A team of risk assessors from the UK is drawing up a list of the biggest threats the Cayman Islands face from rising temperatures and sea levels, which Premier Wayne Panton says will help the government create a climate change policy by the end of the year.
John Pinnegar and Bryony Townhill of the UK’s Centre of Environment, Fisheries and Aquaculture Science (CEFAS) and Alice Fitch of the Centre for Ecology and Hydrology (CEH) are in Cayman this week to meet with local experts and the public to get their input on the risks the islands face from climate change.
Before they arrived on Monday night, the team already had a list of 52 issues relating to climate change, garnered from a draft climate change policy the Cayman Islands government drew up in 2011 but never enacted, as well as from other reports, media articles and scientific papers.
On the team’s first full day on island on Tuesday, they told the Cayman Compass they had added one more item to that list – a “positive” one, Pinnegar said. “In the long term, as it gets drier, you may get less mosquitos,” he explained.
Starting with a ‘long list’

But they acknowledge that this list is far from final and will change, based on feedback from technical workshops with NGOs, government officials and representatives of various industries on Wednesday and Thursday. Those participants are helping to determine the urgency and seriousness of the threats on the list.
“The list of risks is going to change quite a lot in the next two days. Some of the items will merge, some will split, some of them will be reworked,” Pinnegar said on Tuesday.
CEFAS and CEH have previously worked on a similar risk assessment projects on countries surrounding the Arabian Gulf, one of the hottest places on Earth. They have also carried out three climate change risk assessments in the UK, which has legislation requiring that such assessments be done every five years.
Pinnegar explained that the assessment being carried out in Cayman is modelled on the first UK assessment they carried out, “so we’re following the same procedures that we did in the UK.”
“This is why we start with a very long list of risks because even the things we don’t know very much about… can be quite threatening in terms of climate change,” he said.
By Wednesday evening, when the team led a public meeting at Constitution Hall in George Town, after the first workshop – dealing with the impacts on species and biodiversity – the list had already been amended based on feedback earlier in the day. A second workshop on impacts to the economy and society is scheduled to be held today, Thursday.
At the townhall meeting, the team said it was likely the original list of 52 risks and opportunities would probably be whittled down to a ‘top 10’ list, based on the most serious and immediate threats facing the islands.

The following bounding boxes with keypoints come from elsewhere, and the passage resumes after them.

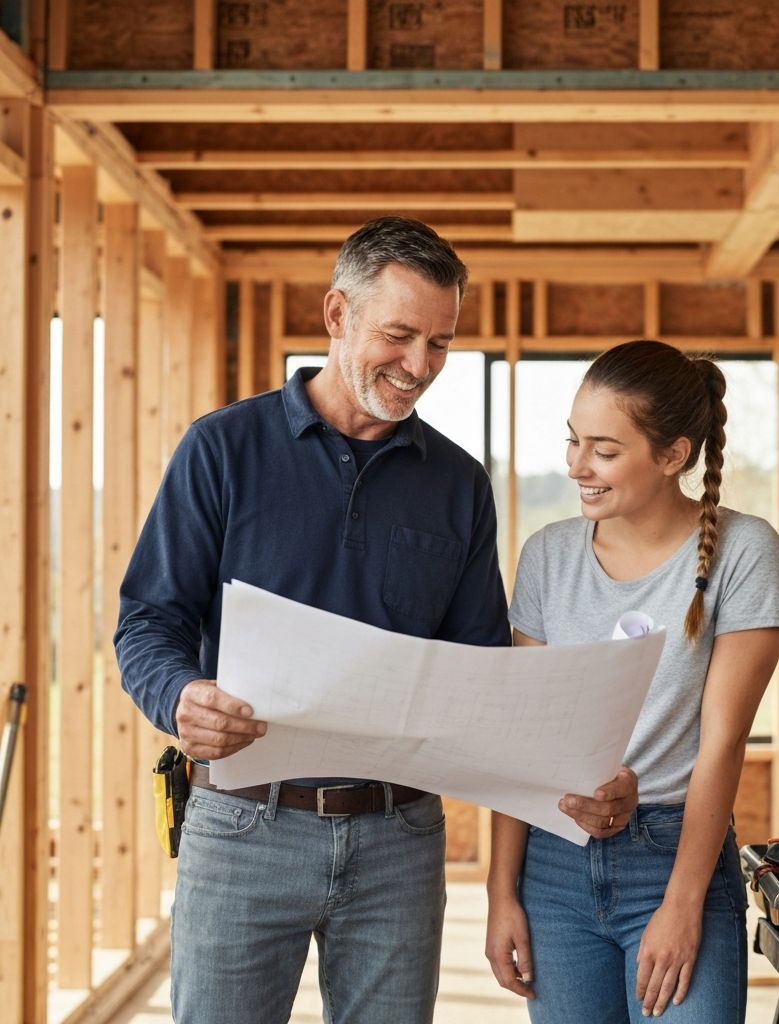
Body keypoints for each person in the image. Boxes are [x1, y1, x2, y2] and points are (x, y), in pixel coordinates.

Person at [115, 216, 638, 1024]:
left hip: (400, 840)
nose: (419, 367)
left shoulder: (459, 485)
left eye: (439, 343)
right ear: (337, 315)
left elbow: (482, 677)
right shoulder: (222, 450)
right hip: (242, 826)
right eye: (399, 336)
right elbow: (147, 622)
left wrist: (569, 772)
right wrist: (180, 696)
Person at [485, 340, 779, 1023]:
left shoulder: (745, 551)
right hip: (554, 866)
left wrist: (683, 905)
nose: (576, 466)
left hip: (675, 858)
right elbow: (522, 738)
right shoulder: (546, 556)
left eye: (603, 448)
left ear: (673, 455)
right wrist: (501, 892)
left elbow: (723, 743)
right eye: (572, 442)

Townhill and Fitch outlined to the audience of about 75 people at the meeting, as well as those listening over the radio where it was broadcast live, some of the threats from the current list, which included beach erosion, over-development, flooding, coral reef bleaching and diseases, invasive species, decline in fish and turtle populations, loss of mangroves, challenges to agriculture and food security, and health issues relating to rising temperatures.
Scoring the threats

Pinnegar told the Compass Tuesday, “Over the next two days, we’re going to ask the shareholder participants at the workshops to score each of the risks in terms of what we’re calling proximity – or urgency – and then magnitude – or seriousness.”
Those scores will then determine how the various risks are ranked in the final list and report, he explained.

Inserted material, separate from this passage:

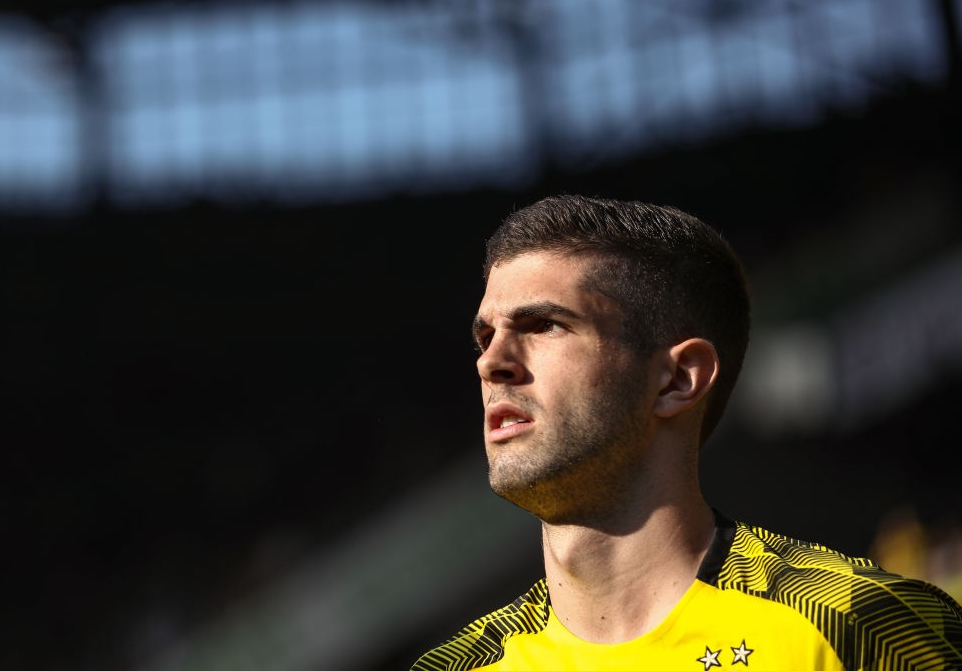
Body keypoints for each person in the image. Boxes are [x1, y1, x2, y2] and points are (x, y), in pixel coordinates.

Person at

“So, the things that will come out at the top are things that are happening already that are really quite urgent, that are going to affect a lot of people, a big area or cause a lot of damage which costs a lot of money,” he said.
The risks that top the list are typically the ones that the countries that are subject to the assessment exercise want to address first, Townhill explained, adding “That’s when you actually look at the adaptation options which might be possible to address those risks.”

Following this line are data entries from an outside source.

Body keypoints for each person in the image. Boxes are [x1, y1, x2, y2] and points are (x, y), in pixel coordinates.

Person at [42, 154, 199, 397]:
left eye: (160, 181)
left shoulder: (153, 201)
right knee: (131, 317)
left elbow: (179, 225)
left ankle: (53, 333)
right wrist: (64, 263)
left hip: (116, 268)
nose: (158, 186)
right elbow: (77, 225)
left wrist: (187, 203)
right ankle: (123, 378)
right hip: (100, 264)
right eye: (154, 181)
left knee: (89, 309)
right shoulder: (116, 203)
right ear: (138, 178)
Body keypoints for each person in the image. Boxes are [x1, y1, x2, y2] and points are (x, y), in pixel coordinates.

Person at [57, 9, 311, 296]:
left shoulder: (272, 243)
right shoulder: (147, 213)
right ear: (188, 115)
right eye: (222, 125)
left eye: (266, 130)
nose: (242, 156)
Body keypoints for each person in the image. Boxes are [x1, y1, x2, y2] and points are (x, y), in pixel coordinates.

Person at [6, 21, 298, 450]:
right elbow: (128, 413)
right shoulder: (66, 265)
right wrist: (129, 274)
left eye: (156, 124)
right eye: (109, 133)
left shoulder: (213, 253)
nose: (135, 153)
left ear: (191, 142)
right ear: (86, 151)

The team stressed that their final report is not a document that is meant to lie on a shelf somewhere gathering dust. “They’re designed to be followed through, right through to the adaptations,” Fitch said.
This was echoed by Panton, who addressed Wednesday night’s meeting, saying the final report from the assessment team, which is expected in September, will quickly be used to inform the government’s policy.
He insisted that this policy, unlike the one drawn up in 2011, would not sit gathering dust on a shelf, but would be quickly enacted. He said he planned to have the new climate policy in place by the end of this year.
In a question and answer session at the meeting, one of the attendees, Loxley Banks, asked if the team was also getting input from Cayman’s older generation, who could inform them of the types of changes they’d seen on the islands throughout their lives and who had oral histories from their own parents and grandparents.
Jennifer Ahearn, chief officer in the Ministry of Sustainability and Climate Resiliency, responded that the meetings this week were effectively a starting point for feedback from the public and there would be ample opportunity for the public to give its input at future district meetings and through an online survey.